Stored data:
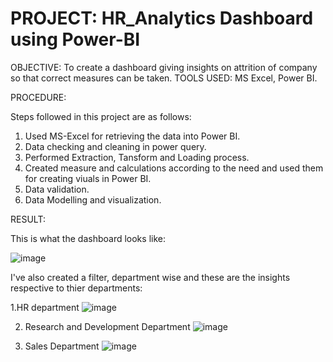 

# PROJECT: HR_Analytics Dashboard using Power-BI

OBJECTIVE: To create a dashboard giving insights on attrition of company so that correct measures can be taken.
TOOLS USED: MS Excel, Power BI.

PROCEDURE:

Steps followed in this project are as follows:
1. Used MS-Excel for retrieving the data into Power BI.
2. Data checking and cleaning in power query.
3. Performed Extraction, Tansform and Loading process.
4. Created measure and calculations according to the need and used them for creating viuals in Power BI.
5. Data validation.
6. Data Modelling and visualization.

RESULT:

This is what the dashboard looks like:

![image](https://github.com/SaumyaBhaskar/Saumya-Projects/assets/174120166/b78bc1df-11bd-43e2-9204-6239d22c03a8)

I've also created a filter, department wise and these are the insights respective to thier departments:

1.HR department
![image](https://github.com/SaumyaBhaskar/Saumya-Projects/assets/174120166/c06911a2-96e4-4a82-bb64-4303dd0def30)

2. Research and Development Department
 ![image](https://github.com/SaumyaBhaskar/Saumya-Projects/assets/174120166/8a069576-3fff-406d-984f-5ec596eeb9c5)

4. Sales Department
![image](https://github.com/SaumyaBhaskar/Saumya-Projects/assets/174120166/fa3dd2da-52da-439b-8333-06dd48c491d1)

   


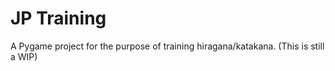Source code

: # JP Training
A Pygame project for the purpose of training hiragana/katakana. (This is still a WIP)
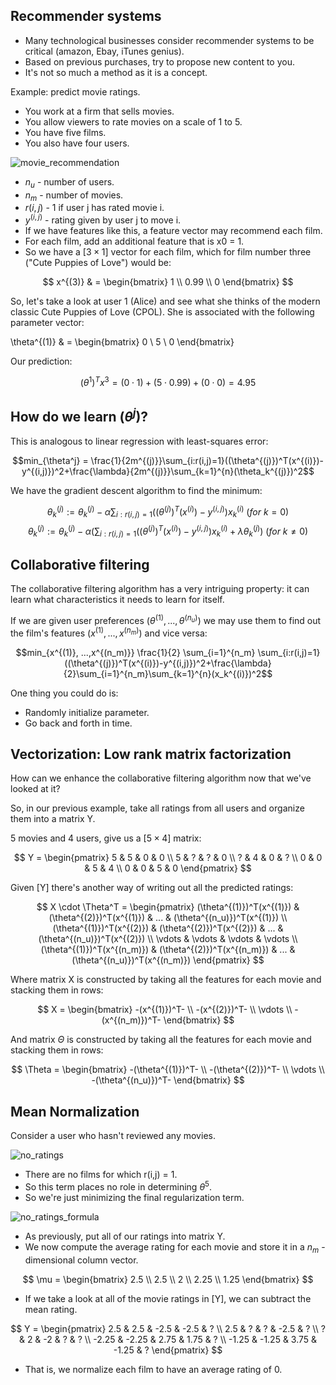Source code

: ## Recommender systems
* Many technological businesses consider recommender systems to be critical (amazon, Ebay, iTunes genius).
* Based on previous purchases, try to propose new content to you.
* It's not so much a method as it is a concept.

Example: predict movie ratings.

* You work at a firm that sells movies.
* You allow viewers to rate movies on a scale of 1 to 5.
* You have five films.
* You also have four users.

![movie_recommendation](https://github.com/djeada/Stanford-Machine-Learning/blob/main/slides/resources/movie_recommendation.png)

* $n_u$ - number of users.
* $n_m$ - number of movies.
* $r(i,j)$ -  1 if user j has rated movie i.
*  $y^{(i,j)}$ - rating given by user j to move i.
* If we have features like this, a feature vector may recommend each film.
* For each film, add an additional feature that is x0 = 1.
* So we have a $[3 \times 1]$ vector for each film, which for film number three ("Cute Puppies of Love") would be:

$$
  x^{(3)} & = \begin{bmatrix}
    1    \\
    0.99 \\
    0
  \end{bmatrix}
$$

So, let's take a look at user 1 (Alice) and see what she thinks of the modern classic Cute Puppies of Love (CPOL). She is associated with the following parameter vector:


  \theta^{(1)} & = \begin{bmatrix}
    0 \\
    5 \\
    0
  \end{bmatrix}



Our prediction:

$$(\theta^1)^Tx^3 = (0\cdot1)+(5\cdot0.99)+(0\cdot0)=4.95$$

## How do we learn $(\theta^j)$?

This is analogous to linear regression with least-squares error:

$$min_{\theta^j} = \frac{1}{2m^{(j)}}\sum_{i:r(i,j)=1}((\theta^{(j)})^T(x^{(i)})-y^{(i,j)})^2+\frac{\lambda}{2m^{(j)}}\sum_{k=1}^{n}(\theta_k^{(j)})^2$$

We have the gradient descent algorithm to find the minimum:

$$\theta_k^{(j)} := \theta_k^{(j)}-\alpha \sum_{i:r(i,j)=1}((\theta^{(j)})^T(x^{(i)})-y^{(i,j)})x_k^{(i)}\ (for\ k=0)$$
$$\theta_k^{(j)} := \theta_k^{(j)}-\alpha( \sum_{i:r(i,j)=1}((\theta^{(j)})^T(x^{(i)})-y^{(i,j)})x_k^{(i)} + \lambda \theta_k^{(j)})\ (for\ k\neq0)$$

## Collaborative filtering
The collaborative filtering algorithm has a very intriguing property: it can learn what characteristics it needs to learn for itself.


If we are given user preferences ($\theta^{(1)}, ...,\theta^{(n_u)}$) we may use them to find out the film's features ($x^{(1)}, ...,x^{(n_m)}$) and vice versa:

$$min_{x^{(1)}, ...,x^{(n_m)}} \frac{1}{2} \sum_{i=1}^{n_m} \sum_{i:r(i,j)=1}((\theta^{(j)})^T(x^{(i)})-y^{(i,j)})^2+\frac{\lambda}{2}\sum_{i=1}^{n_m}\sum_{k=1}^{n}(x_k^{(i)})^2$$

One thing you could do is:

* Randomly initialize parameter.
* Go back and forth in time.


## Vectorization: Low rank matrix factorization

How can we enhance the collaborative filtering algorithm now that we've looked at it?


So, in our previous example, take all ratings from all users and organize them into a matrix Y.


5 movies and 4 users, give us a $[5 \times 4]$ matrix:

$$
  Y =
  \begin{pmatrix}
    5 & 5 & 0 & 0 \\
    5 & ? & ? & 0 \\
    ? & 4 & 0 & ? \\
    0 & 0 & 5 & 4 \\
    0 & 0 & 5 & 0
  \end{pmatrix}
$$


Given [Y] there's another way of writing out all the predicted ratings:

$$
  X \cdot \Theta^T =
  \begin{pmatrix}
    (\theta^{(1)})^T(x^{(1)})   & (\theta^{(2)})^T(x^{(1)})   & ...    & (\theta^{(n_u)})^T(x^{(1)})   \\
    (\theta^{(1)})^T(x^{(2)})   & (\theta^{(2)})^T(x^{(2)})   & ...    & (\theta^{(n_u)})^T(x^{(2)})   \\
    \vdots                      & \vdots                      & \vdots & \vdots                        \\
    (\theta^{(1)})^T(x^{(n_m)}) & (\theta^{(2)})^T(x^{(n_m)}) & ...    & (\theta^{(n_u)})^T(x^{(n_m)})
  \end{pmatrix}
$$


Where matrix X is constructed by taking all the features for each movie and stacking them in rows:

$$
  X = \begin{bmatrix}
    -(x^{(1)})^T-   \\
    -(x^{(2)})^T-   \\
    \vdots          \\
    -(x^{(n_m)})^T-
  \end{bmatrix}
$$

And matrix $\Theta$ is constructed by taking all the features for each movie and stacking them in rows:

$$
  \Theta = \begin{bmatrix}
    -(\theta^{(1)})^T-   \\
    -(\theta^{(2)})^T-   \\
    \vdots               \\
    -(\theta^{(n_u)})^T-
  \end{bmatrix}
$$

## Mean Normalization

Consider a user who hasn't reviewed any movies.

![no_ratings](https://github.com/djeada/Stanford-Machine-Learning/blob/main/slides/resources/no_ratings.png)

* There are no films for which r(i,j) = 1.
* So this term places no role in determining $\theta^5$.
* So we're just minimizing the final regularization term.


![no_ratings_formula](https://github.com/djeada/Stanford-Machine-Learning/blob/main/slides/resources/no_ratings_formula.png)

* As previously, put all of our ratings into matrix Y.
* We now compute the average rating for each movie and store it in a $n_m$ - dimensional column vector.

$$
  \mu = \begin{bmatrix}
    2.5  \\
    2.5  \\
    2    \\
    2.25 \\
    1.25
  \end{bmatrix}
$$

* If we take a look at all of the movie ratings in [Y], we can subtract the mean rating.

$$
  Y =
  \begin{pmatrix}
    2.5   & 2.5   & -2.5 & -2.5  & ? \\
    2.5   & ?     & ?    & -2.5  & ? \\
    ?     & 2     & -2   & ?     & ? \\
    -2.25 & -2.25 & 2.75 & 1.75  & ? \\
    -1.25 & -1.25 & 3.75 & -1.25 & ?
  \end{pmatrix}
$$

* That is, we normalize each film to have an average rating of 0.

> _JOB ITEM_
What is needed is every line of the records that contains the word "begin".

> _YOUR RESPONSE_
  x^{(3)} & = \begin{bmatrix}
  \theta^{(1)} & = \begin{bmatrix}
  \begin{pmatrix}
  \begin{pmatrix}
  X = \begin{bmatrix}
  \Theta = \begin{bmatrix}
  \mu = \begin{bmatrix}
  \begin{pmatrix}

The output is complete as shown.